Zeitschriftenschau

Big Data: Erhöhte Anforderung an ärztliche Aufklärungspflicht

Aus den Datenmengen, die Forschung und Klinik produzieren, gewinnt die System­medizin mithilfe ausgeklügelter Informationstechnologien neue Erkenntnisse über die Entstehung von Krankheiten und bessere Therapien. Dadurch erhöhen sich nach Ansicht der Kölner Juristin Dr. Anna Maria Ernst erhöhte Aufklärungspflichten. Der Arzt müsse die komplexen Untersuchungsergebnisse analysieren, interpretieren und schließlich seinem Pa­tienten in Form einer Präventions- oder Therapiestrategie verständlich präsentieren. Denn nur ein umfassend aufgeklärter Patient könne die möglichen Konsequenzen für seine weitere Lebensführung adäquat abwägen und auf dieser Basis seine Einwilligung erteilen.

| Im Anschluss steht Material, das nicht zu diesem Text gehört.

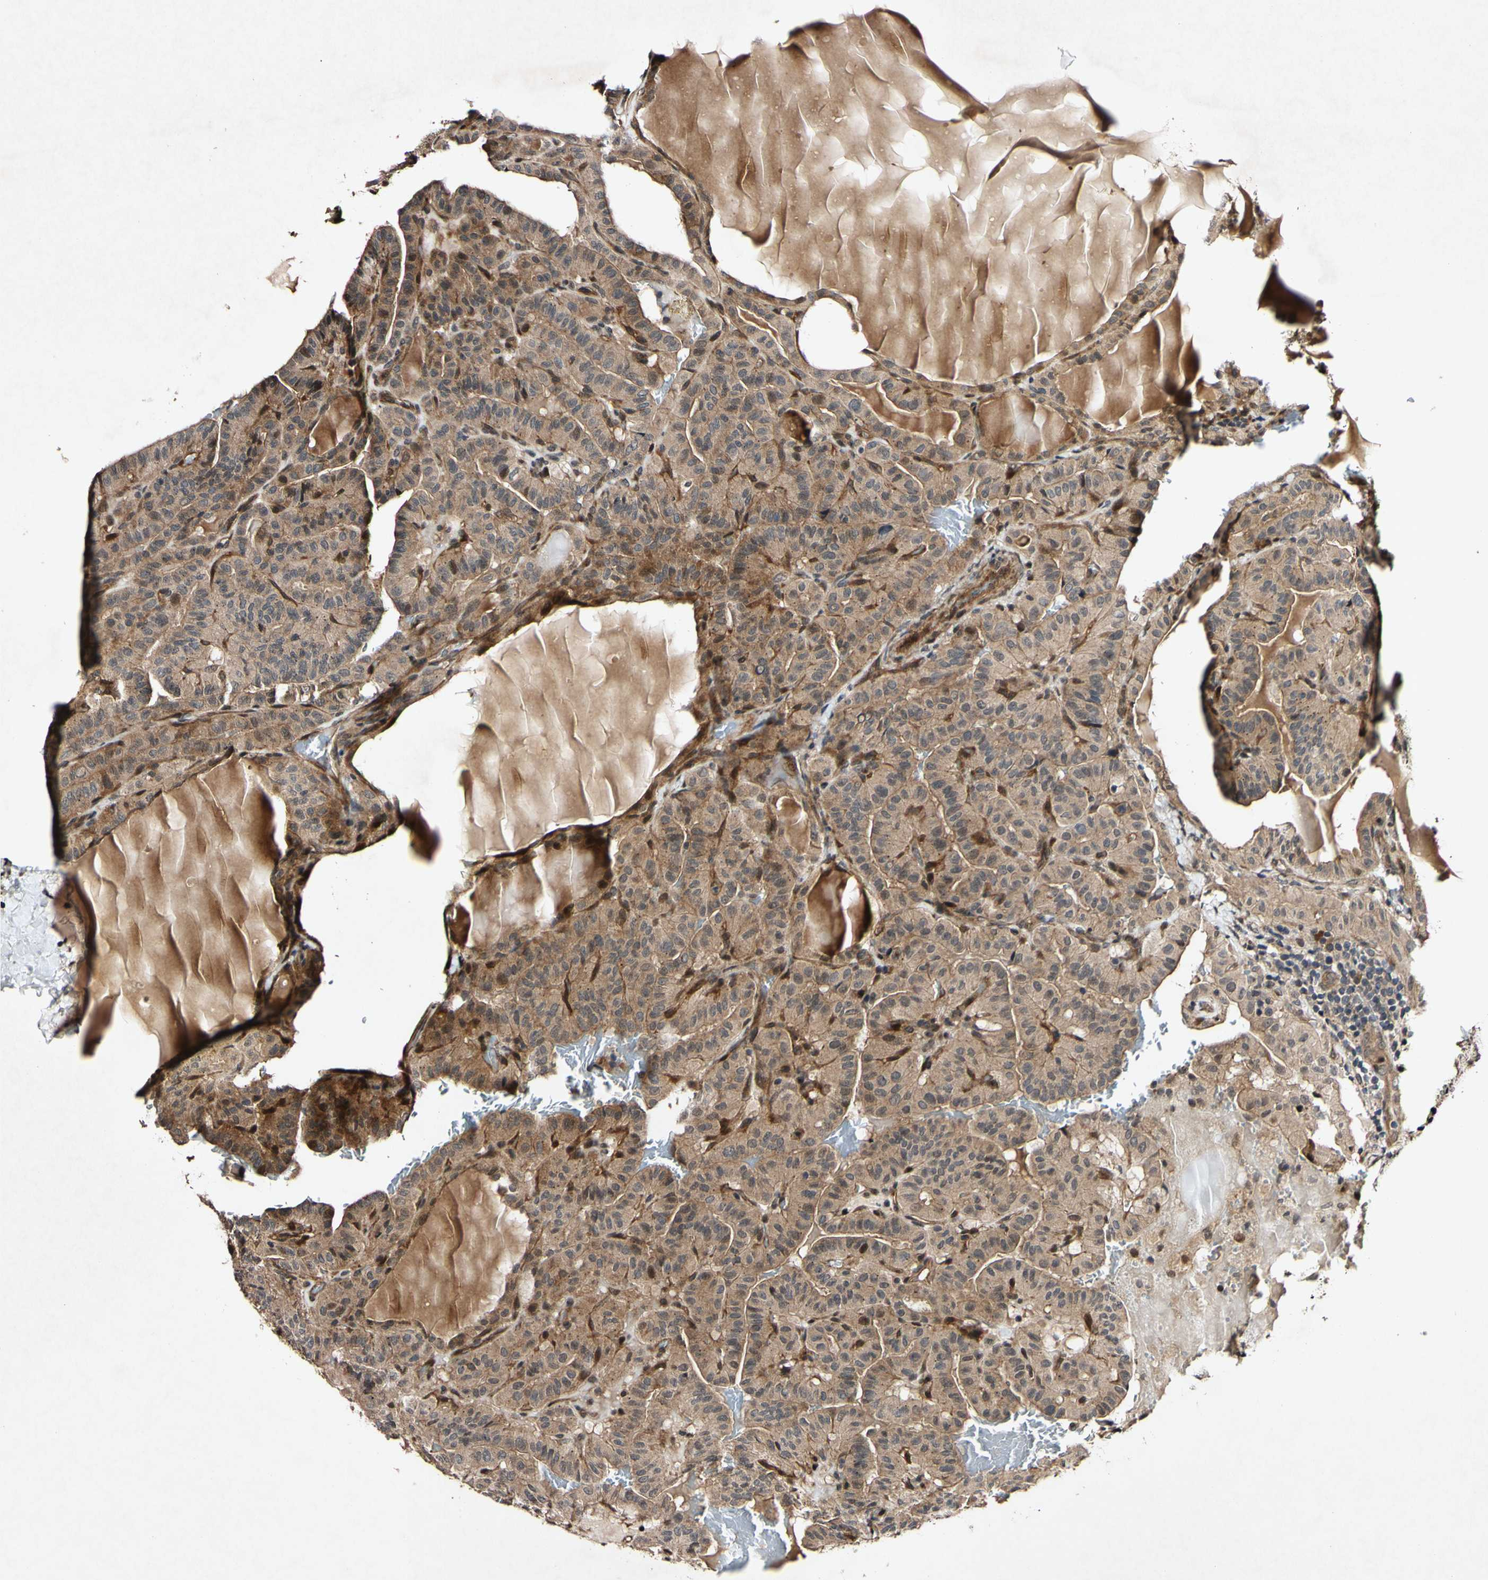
{"staining": {"intensity": "moderate", "quantity": ">75%", "location": "cytoplasmic/membranous"}, "tissue": "thyroid cancer", "cell_type": "Tumor cells", "image_type": "cancer", "snomed": [{"axis": "morphology", "description": "Papillary adenocarcinoma, NOS"}, {"axis": "topography", "description": "Thyroid gland"}], "caption": "The image reveals immunohistochemical staining of thyroid cancer (papillary adenocarcinoma). There is moderate cytoplasmic/membranous positivity is present in about >75% of tumor cells.", "gene": "CSNK1E", "patient": {"sex": "male", "age": 77}}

Kinderschutz: Psychische Gewalt künftig entschädigungsfähig

2024 tritt das Sozialgesetzbuch XIV in Kraft, das das Soziale Entschädigungsrecht regelt. Die Bremer Hochschulprofessorin Corinna Grühn begrüßt, dass darin auch der Schutz von Kindern erweitert wird. Bisher könnten vernachlässigte Kinder ohne körperliche Misshandlung kaum eine Entschädigung erhalten. Im künftigen SGB XIV ist nun neben der körperlichen auch die psychische Gewalt aufgenommen. Dabei handele es sich um ein vorsätzliches, rechtswidriges, unmittelbar gegen den freien Willen gerichtetes schwer­wiegendes Verhalten. Psychische Gewalt werde der Vernachlässigung gleichgestellt.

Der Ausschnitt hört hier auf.